Task details ▸ Everything in the listing should be transcribed exactly, apart from the pictures.

Collected data ▸
- Opening Delimiter -
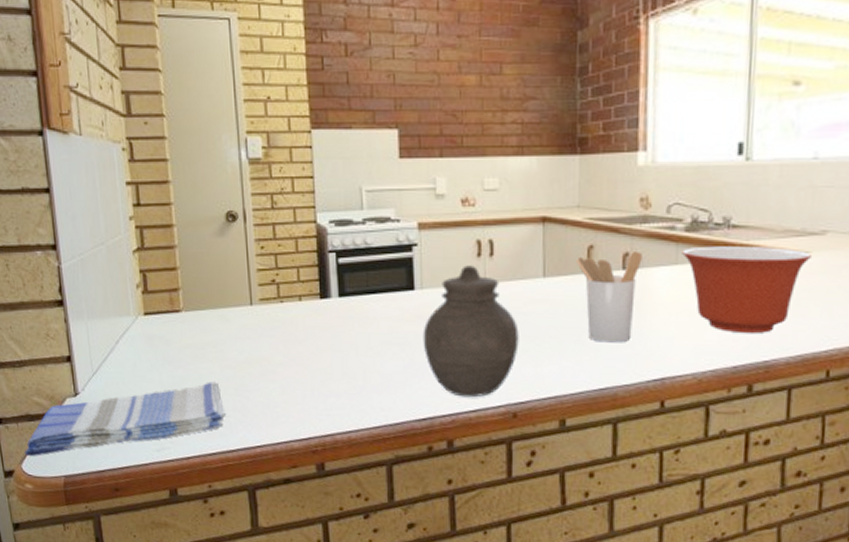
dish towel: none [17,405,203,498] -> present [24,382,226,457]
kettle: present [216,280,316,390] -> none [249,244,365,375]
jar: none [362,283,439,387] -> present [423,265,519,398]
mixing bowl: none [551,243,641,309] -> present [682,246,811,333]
- Closing Delimiter -
Exercise result ▸
dish towel: none [17,405,203,498] -> present [24,382,226,457]
kettle: present [216,280,316,390] -> none [249,244,365,375]
jar: none [362,283,439,387] -> present [423,265,519,398]
mixing bowl: none [551,243,641,309] -> present [682,246,811,333]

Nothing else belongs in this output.